━━ Records for this exercise ━━

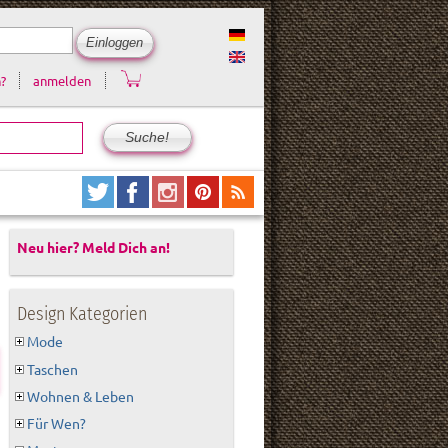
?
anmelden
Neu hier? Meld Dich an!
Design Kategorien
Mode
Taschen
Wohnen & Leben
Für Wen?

━━━

**Problem details**
Reproduce the text of the rows above with "Taschen" swapped for "Schuhe" and everything else unchanged. Leave out the pictures.

**Task solution**
?
anmelden
Neu hier? Meld Dich an!
Design Kategorien
Mode
Schuhe
Wohnen & Leben
Für Wen?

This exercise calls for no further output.